The European Union should be more specific about how it would support Greece in a crisis, to help lower the highly indebted country's borrowing costs now, Greek Finance Minister George Papaconstantinou said on Thursday.
In an interview with Reuters, he also said that while Greece respected the euro zone's principle of dealing with fiscal problems by itself, it did not rule out seeking International Monetary Fund assistance but was not actively pursuing it.
If the EU gave a clearer indication of the mechanism that might be used, in an emergency, to help Greece, bond spreads would fall and a rescue would not be needed, Papaconstantinou said.
The best deterrent is the one that you put on the table for everyone to see and you never have to use it. That's what the markets are looking for, he said.
Bond markets were probing to see whether there was a genuine backstop for Greece because last week's statement of political support by EU leaders was short on specifics, given the reluctance of a number of countries to go further.
Greece needs to borrow or refinance some 53 billion euros this year, more than 20 billion of it in April and May.
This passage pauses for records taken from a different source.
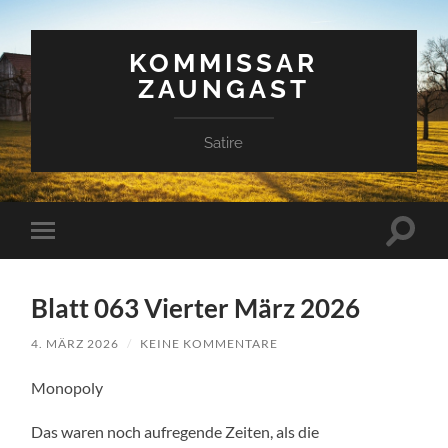
KOMMISSAR
ZAUNGAST
Satire
Suchfe
Mobile-
ein-/a
Menü
ein-/ausblenden
Blatt 063 Vierter März 2026
4. MÄRZ 2026
/
KEINE KOMMENTARE
Monopoly
Das waren noch aufregende Zeiten, als die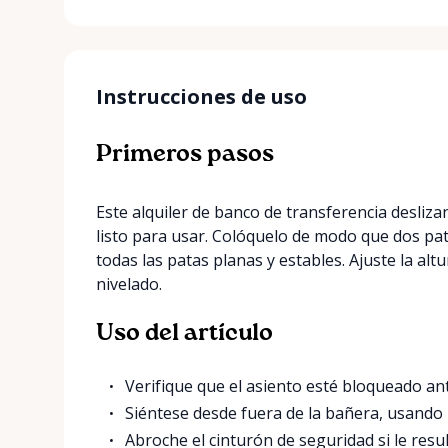
Instrucciones de uso
Primeros pasos
Este alquiler de banco de transferencia desliza
listo para usar. Colóquelo de modo que dos pa
todas las patas planas y estables. Ajuste la alt
nivelado.
Uso del artículo
Verifique que el asiento esté bloqueado an
Siéntese desde fuera de la bañera, usando
Abroche el cinturón de seguridad si le result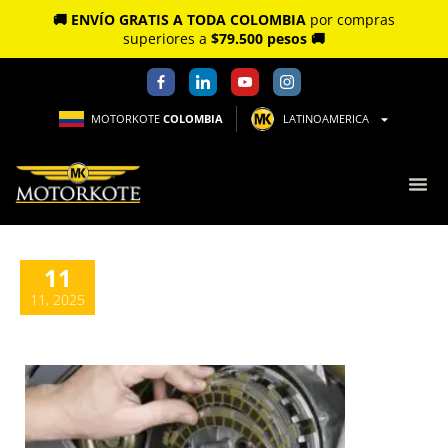
🚚 ENVÍO GRATIS A TODA COLOMBIA
por compras
superiores a
$79.500 pesos 🚚
MOTORKOTE
COLOMBIA
LATINOAMERICA
11
11, 2025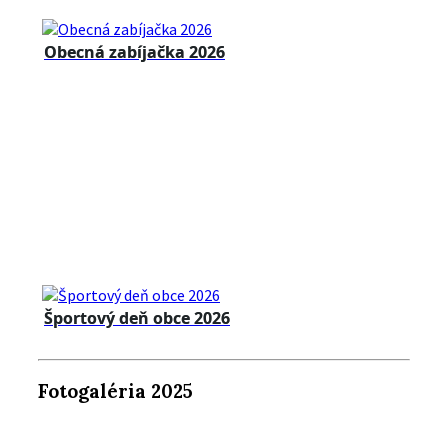
Obecná zabíjačka 2026
Športový deň obce 2026
Fotogaléria 2025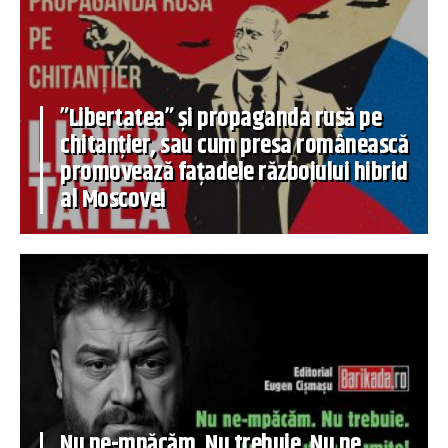
”Libertatea” și propaganda rusă pe
chitanțier, sau cum presa românească
promovează fațadele războiului hibrid
al Moscovei
Nu ne-mpăcăm. Nu trebuie. Nu ne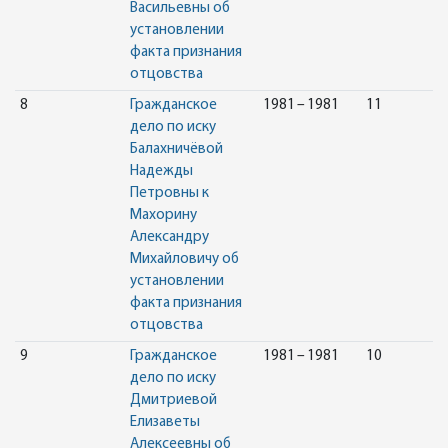
Васильевны об
установлении
факта признания
отцовства
8
Гражданское
1981 – 1981
11
дело по иску
Балахничёвой
Надежды
Петровны к
Махорину
Александру
Михайловичу об
установлении
факта признания
отцовства
9
Гражданское
1981 – 1981
10
дело по иску
Дмитриевой
Елизаветы
Алексеевны об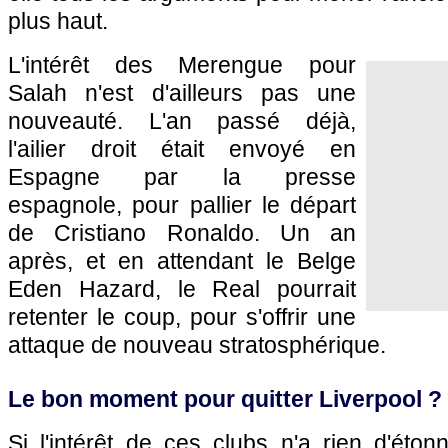
plus haut.
L'intérêt des Merengue pour
Salah n'est d'ailleurs pas une
nouveauté. L'an passé déjà,
l'ailier droit était envoyé en
Espagne par la presse
espagnole, pour pallier le départ
de Cristiano Ronaldo. Un an
après, et en attendant le Belge
Eden Hazard, le Real pourrait
retenter le coup, pour s'offrir une
attaque de nouveau stratosphérique.
Le bon moment pour quitter Liverpool ?
Si l'intérêt de ces clubs n'a rien d'éton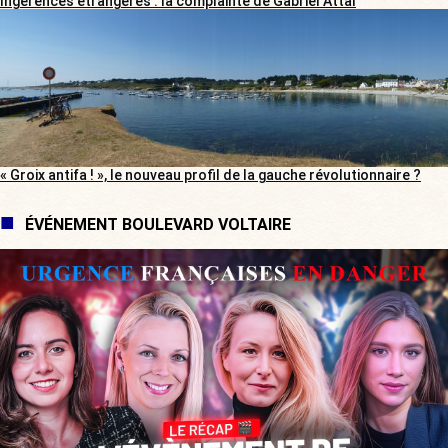
Ingérences étrangères : la complainte de Gabriel Attal
« Groix antifa ! », le nouveau profil de la gauche révolutionnaire ?
ÉVÉNEMENT BOULEVARD VOLTAIRE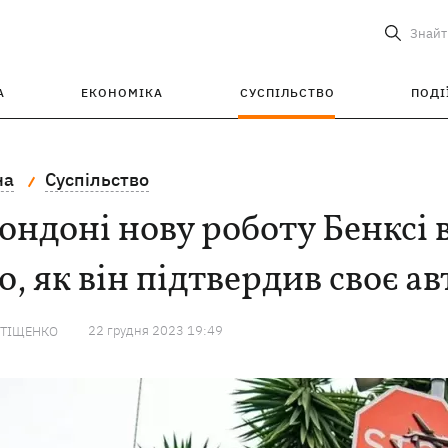
Знайт
А
ЕКОНОМІКА
СУСПІЛЬСТВО
ПОДІ
на
Суспільство
ондоні нову роботу Бенксі 
о, як він підтвердив своє а
22 грудня 2023 19:49
 ТІЩЕНКО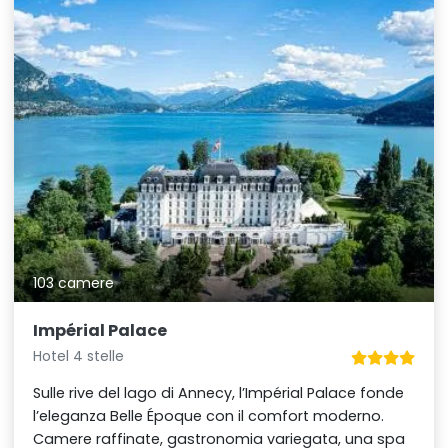
103 camere
Impérial Palace
Hotel 4 stelle
Sulle rive del lago di Annecy, l’Impérial Palace fonde
l’eleganza Belle Époque con il comfort moderno.
Camere raffinate, gastronomia variegata, una spa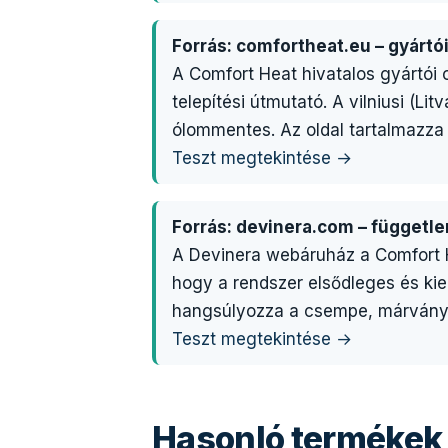
Forrás: comfortheat.eu – gyártó
A Comfort Heat hivatalos gyártói 
telepítési útmutató. A vilniusi (L
ólommentes. Az oldal tartalmazza
Teszt megtekintése →
Forrás: devinera.com – függetl
A Devinera webáruház a Comfort H
hogy a rendszer elsődleges és kie
hangsúlyozza a csempe, márvány, g
Teszt megtekintése →
Hasonló termékek 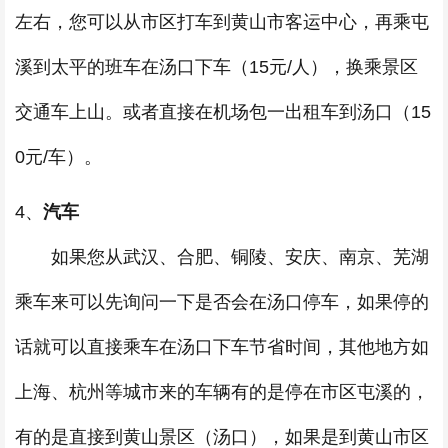
左右，您可以从市区打车到黄山市客运中心，再乘屯
溪到太平的班车在汤口下车（15元/人），换乘景区
交通车上山。或者直接在机场包一出租车到汤口（15
0元/车）。
4、
汽车
如果您从武汉、合肥、铜陵、安庆、南京、芜湖
乘车来可以先询问一下是否会在汤口停车，如果停的
话就可以直接乘车在汤口下车节省时间，其他地方如
上海、杭州等城市来的车辆有的是停在市区屯溪的，
有的是直接到黄山景区（汤口），如果是到黄山市区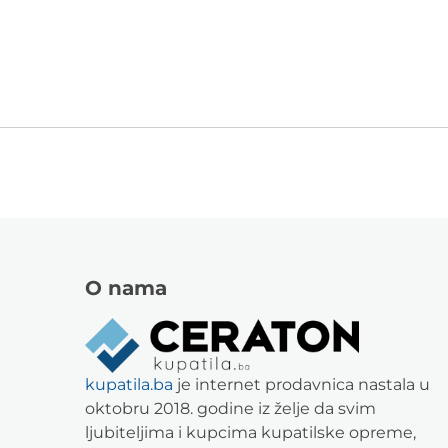
O nama
kupatila.ba
je internet prodavnica nastala u
oktobru 2018. godine iz želje da svim
ljubiteljima i kupcima kupatilske opreme,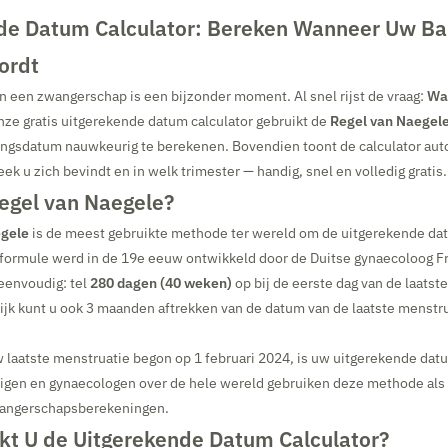
de Datum Calculator: Bereken Wanneer Uw B
ordt
 een zwangerschap is een bijzonder moment. Al snel rijst de vraag:
Wa
ze gratis uitgerekende datum calculator gebruikt de
Regel van Naegel
ingsdatum nauwkeurig te berekenen. Bovendien toont de calculator aut
 u zich bevindt en in welk trimester — handig, snel en volledig gratis.
Regel van Naegele?
egele
is de meest gebruikte methode ter wereld om de uitgerekende da
formule werd in de 19e eeuw ontwikkeld door de Duitse gynaecoloog Fr
eenvoudig: tel
280 dagen (40 weken)
op bij de eerste dag van de laatst
tijk kunt u ook 3 maanden aftrekken van de datum van de laatste menstr
 laatste menstruatie begon op 1 februari 2024, is uw uitgerekende da
digen en gynaecologen over de hele wereld gebruiken deze methode als
wangerschapsberekeningen.
kt U de Uitgerekende Datum Calculator?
Investors are charging a risk premium of about 330 basis points to buy Greek 10-year debt rather than benchmark German bonds.
The minister said lowering borrowing costs would help him meet a commitment to the EU to reduce the budget deficit by 4 percentage points of gross domestic product this year.
If you have a clear (EU) statement of intent, then my spreads will collapse with a week, and therefore my assumptions within the (deficit reduction) programme will turn out to be right.